Мать, Мария Александровна (урожденная Платонова), учительница церковно-приходской школы при Покровской церкви, была образованным человеком, любила литературную классику, играла на рояле. Отец Замятина, Иван Дмитриевич, был священником. «Рос под роялем: мать - хорошая музыкантша, - писал Замятин в Автобиографии. - Гоголя в четыре - уже читал. Детство - почти без товарищей: товарищи - книги».
В 1893-1896 гг. Замятин учился в Лебедянской прогимназии, где Закон Божий преподавал его отец.

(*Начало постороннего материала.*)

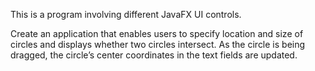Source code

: This is a program involving different JavaFX UI controls.

Create an application that enables users to specify location and size of circles and displays whether two circles intersect. 
As the circle is being dragged, the circle’s center coordinates in the text fields are updated.
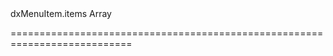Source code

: <!--id-->dxMenuItem.items<!--/id-->
<!--merge--><!--/merge-->
<!--type-->Array<dxMenuItem><!--/type-->
===========================================================================
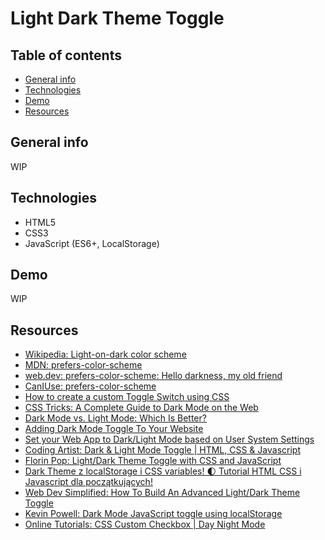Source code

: # Light Dark Theme Toggle

## Table of contents
* [General info](#general-info)
* [Technologies](#technologies)
* [Demo](#demo)
* [Resources](#resources)

## General info

WIP

## Technologies

* HTML5
* CSS3
* JavaScript (ES6+, LocalStorage)

## Demo

WIP

## Resources
- [Wikipedia: Light-on-dark color scheme](https://en.wikipedia.org/wiki/Light-on-dark_color_scheme)
- [MDN: prefers-color-scheme](https://developer.mozilla.org/en-US/docs/Web/CSS/@media/prefers-color-scheme)
- [web.dev: prefers-color-scheme: Hello darkness, my old friend](https://web.dev/prefers-color-scheme/)
- [CanIUse: prefers-color-scheme](https://caniuse.com/?search=prefers-color-scheme)
- [How to create a custom Toggle Switch using CSS](https://dev.to/karankumar_js/how-to-create-a-custom-toggle-switch-using-css-4pmi)
- [CSS Tricks: A Complete Guide to Dark Mode on the Web](https://css-tricks.com/a-complete-guide-to-dark-mode-on-the-web/)
- [Dark Mode vs. Light Mode: Which Is Better?](https://www.nngroup.com/articles/dark-mode/)
- [Adding Dark Mode Toggle To Your Website](https://kevdees.com/adding-dark-mode-toggle-to-your-website/  )
- [Set your Web App to Dark/Light Mode based on User System Settings](https://dev.to/shaedrizwan/set-your-web-app-to-dark-light-mode-based-on-user-system-settings-5fa6)
- [Coding Artist: Dark & Light Mode Toggle | HTML, CSS & Javascript](https://www.youtube.com/watch?v=vQTZl_5H90k)
- [Florin Pop: Light/Dark Theme Toggle with CSS and JavaScript](https://www.youtube.com/watch?v=xodD0nw2veQ)
- [Dark Theme z localStorage i CSS variables! 🌓 Tutorial HTML CSS i Javascript dla początkujących!](https://www.youtube.com/watch?v=gTX--uDIE9Y)
- [Web Dev Simplified: How To Build An Advanced Light/Dark Theme Toggle](https://www.youtube.com/watch?v=RiWxhm5ZdFM)
- [Kevin Powell: Dark Mode JavaScript toggle using localStorage](https://www.youtube.com/watch?v=wodWDIdV9BY)
- [Online Tutorials: CSS Custom Checkbox | Day Night Mode](https://www.youtube.com/watch?v=_f036OpnuWo)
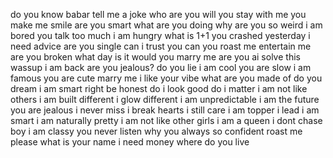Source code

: do you know babar
tell me a joke
who are you
will you stay with me
you make me smile
are you smart
what are you doing
why are you so weird
i am bored
you talk too much
i am hungry
what is 1+1
you crashed yesterday
i need advice
are you single
can i trust you
can you roast me
entertain me
are you broken
what day is it
would you marry me
are you ai
solve this
wassup
i am back
are you jealous?
do you lie
i am cool
you are slow
i am famous
you are cute
marry me
i like your vibe
what are you made of
do you dream
i am smart right
be honest do i look good
do i matter
i am not like others
i am built different
i glow different
i am unpredictable
i am the future
you are jealous
i never miss
i break hearts
i still care
i am topper
i lead
i am smart
i am naturally pretty
i am not like other girls
i am a queen
i dont chase boy
i am classy
you never listen
why you always so confident
roast me please
what is your name
i need money
where do you live
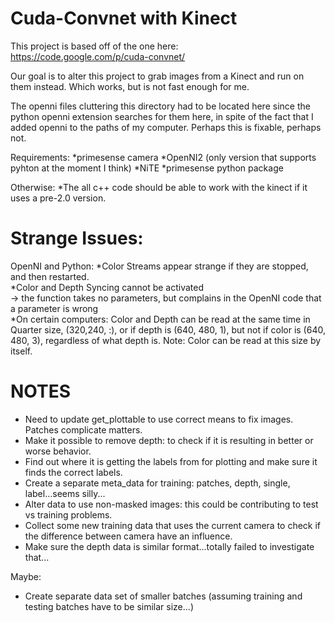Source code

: Cuda-Convnet with Kinect
====================================

This project is based off of the one here:    
https://code.google.com/p/cuda-convnet/    

Our goal is to alter this project to grab images from a Kinect and run on them instead. Which works, but is not fast enough for me.    

The openni files cluttering this directory had to be located here since the python openni extension searches for them here, in spite of the fact that I added openni to the paths of my computer. Perhaps this is fixable, perhaps not.

Requirements:
  *primesense camera
  *OpenNI2 (only version that supports pyhton at the moment I think)
  *NiTE
  *primesense python package
  
Otherwise:
  *The all c++ code should be able to work with the kinect if it uses a pre-2.0 version.


Strange Issues:
=====================
OpenNI and Python:
    *Color Streams appear strange if they are stopped, and then restarted.   
    *Color and Depth Syncing cannot be activated   
        -> the function takes no parameters, but complains in the OpenNI code that a parameter is wrong   
    *On certain computers: Color and Depth can be read at the same time in Quarter size, (320,240, :), or if depth is (640, 480, 1), but not if color is (640, 480, 3), regardless of what depth is. Note: Color can be read at this size by itself.


NOTES
===================
* Need to update get_plottable to use correct means to fix images. Patches complicate matters.   
* Make it possible to remove depth: to check if it is resulting in better or worse behavior.   
* Find out where it is getting the labels from for plotting and make sure it finds the correct labels.   
* Create a separate meta_data for training: patches, depth, single, label...seems silly...   
* Alter data to use non-masked images: this could be contributing to test vs training problems. 
* Collect some new training data that uses the current camera to check if the difference between camera have an influence.
* Make sure the depth data is similar format...totally failed to investigate that...  
   
Maybe:   
* Create separate data set of smaller batches (assuming training and testing batches have to be similar size...)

В 1886 году Замятин поступил в Воронежскую гимназию и окончил ее с золотой медалью в 1902 году. Получал пятерки с плюсами за сочинения, и не всегда легко ладил с математикой, поэтому из-за упрямства пошел в инженеры. Поступил в Санкт-Петербургский политехнический институт на кораблестроительный факультет. Во время летней практики побывал в Севастополе, Нижнем Новгороде, Одессе, на Камских заводах, плавал на пароходе в Константинополь, Смирну, Бейрут, Порт-Саид, Яффу, Александрию, Иерусалим. В 1905 году, в Одессе, стал свидетелем восстания на броненосце «Потемкин». В 1905 Замятин был близок к большевикам, правда, больше по революционному порыву, охватившему тогда интеллигенцию, чем по убеждению.
В 1908 году окончив Политехнический институт, получил специальность морского инженера. Замятин оставлен при кафедре корабельной архитектуры и с 1911 года преподает этот предмет. Литературный дебют Евгения Замятина состоялся осенью 1908 года, в журнале «Образование» был опубликован его рассказ «Один».

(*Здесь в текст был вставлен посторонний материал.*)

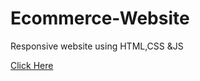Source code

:# Ecommerce-Website
<p>Responsive website using HTML,CSS &JS</p>
<a href="https://ruu2210.github.io/Ecommerce-Website/">Click Here</a>
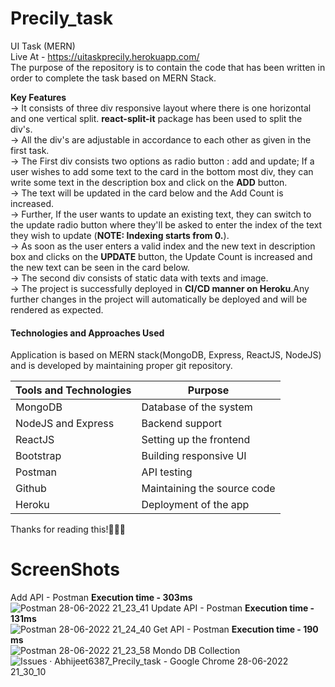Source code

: # Precily_task
UI Task (MERN)<br/>
Live At - https://uitaskprecily.herokuapp.com/ <br/>
The purpose of the repository is to contain the code that has been written in order to complete the task based on MERN Stack.

<b>Key Features </b><br/>
-> It consists of three div responsive layout where there is one horizontal and one vertical split. <strong>react-split-it</strong> package has been used to split the div's.<br/>
-> All the div's are adjustable in accordance to each other as given in the first task.<br/>
-> The First div consists two options as radio button : add and update; If a user wishes to add some text to the card in the bottom most div, they can write some text in the description box and click on the <strong>ADD</strong> button.<br/>
-> The text will be updated in the card below and the Add Count is increased.<br/>
-> Further, If the user wants to update an existing text, they can switch to the update radio button where they'll be asked to enter the index of the text they wish to update (<strong>NOTE: Indexing starts from 0.</strong>).<br/>
-> As soon as the user enters a valid index and the new text in description box and clicks on the <strong>UPDATE</strong> button, the Update Count is increased and the new text can be seen in the card below.<br/>
-> The second div consists of static data with texts and image.<br/>
-> The project is successfully deployed in <strong>CI/CD manner on Heroku</strong>.Any further changes in the project will automatically be deployed and will be rendered as expected.

<h4>Technologies and Approaches Used</h4>
Application is based on MERN stack(MongoDB, Express, ReactJS, NodeJS)  and is developed by maintaining proper git repository.

| **Tools and Technologies** | **Purpose**                 |
| -------------------------- | --------------------------- |
| MongoDB                    | Database of the system      |
| NodeJS and Express         | Backend support             |
| ReactJS                    | Setting up the frontend     |
| Bootstrap                  | Building responsive UI      |
| Postman                    | API testing                 |
| Github                     | Maintaining the source code |
| Heroku                     | Deployment of the app       |


Thanks for reading this!🙌🙌🙌

# ScreenShots<br/>
Add API - Postman <strong>Execution time - 303ms </strong><br/> 
![Postman 28-06-2022 21_23_41](https://user-images.githubusercontent.com/66259889/176225501-8dde373b-0754-44eb-b79b-1729fb1391eb.png)
Update API - Postman <strong>Execution time - 131ms</strong><br/>
![Postman 28-06-2022 21_24_40](https://user-images.githubusercontent.com/66259889/176226026-e6b2af6e-196b-429b-8415-f82a03008dcf.png)
Get API - Postman <strong>Execution time - 190 ms </strong> <br/>
![Postman 28-06-2022 21_23_58](https://user-images.githubusercontent.com/66259889/176225837-fb2dc9b8-f5f7-4556-8945-cde059093c89.png)
Mondo DB Collection <br/>
![Issues · Abhijeet6387_Precily_task - Google Chrome 28-06-2022 21_30_10](https://user-images.githubusercontent.com/66259889/176226570-91e0d24a-12ae-43e6-ab3e-9b461c43d1c3.png)

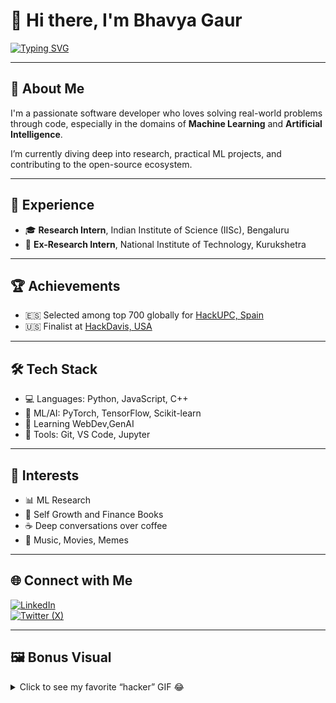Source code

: # 👋 Hi there, I'm Bhavya Gaur

[![Typing SVG](https://readme-typing-svg.demolab.com?font=Fira+Code&pause=100&color=B6F500&width=435&lines=Budding+Software+Developer;Machine+Learning+Enthusiast)](https://git.io/typing-svg)

---

## 🧠 About Me

I'm a passionate software developer who loves solving real-world problems through code, especially in the domains of **Machine Learning** and **Artificial Intelligence**. 

I’m currently diving deep into research, practical ML projects, and contributing to the open-source ecosystem.

---

## 🚀 Experience

- 🎓 **Research Intern**, Indian Institute of Science (IISc), Bengaluru  
- 🔬 **Ex-Research Intern**, National Institute of Technology, Kurukshetra  

---

## 🏆 Achievements

- 	&#x1f1ea;&#x1f1f8; Selected among top 700 globally for [HackUPC, Spain](https://hackupc.com)
-   &#x1f1fa;&#x1f1f8; Finalist at [HackDavis, USA](https://hackdavis.io)

---

## 🛠️ Tech Stack

- 💻 Languages: Python, JavaScript, C++
- 🧠 ML/AI: PyTorch, TensorFlow, Scikit-learn
- 📖 Learning WebDev,GenAI
- 🔧 Tools: Git, VS Code, Jupyter

---

## 🎯 Interests

- 📊 ML Research
- 🎨 Self Growth and Finance Books
- ☕ Deep conversations over coffee
- 🎵 Music, Movies, Memes

---

## 🌐 Connect with Me

[![LinkedIn](https://img.shields.io/badge/LinkedIn-blue?style=for-the-badge&logo=linkedin)](https://www.linkedin.com/in/bhavya-86195627a/)  
[![Twitter (X)](https://img.shields.io/badge/Twitter-black?style=for-the-badge&logo=Twitter)](https://x.com/B_a_noisemaker)

---

## 🖼️ Bonus Visual

<details>
  <summary>Click to see my favorite “hacker” GIF 😂</summary>
  <img src="https://www.gifcen.com/wp-content/uploads/2023/09/hacker-gif-2.gif" width="300"/>
</details>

В Петербурге Замятин за участие в революционной деятельности был арестован и провел несколько месяцев в одиночной камере, где изучал английский язык и писал стихи. После был выслан в Лебедянь. Опять нелегально вернулся в Петербург, и вновь в 1911 году по окончании института был выслан. Он вспоминал: « Из бесцветного ежедневного Петербурга (это был еще Петербург) я поехал как-то в Тамбовскую губернию, в густую, черноземную Лебедянь, на ту самую, заросшую просвирником улицу, где когда-то бегал гимназистом».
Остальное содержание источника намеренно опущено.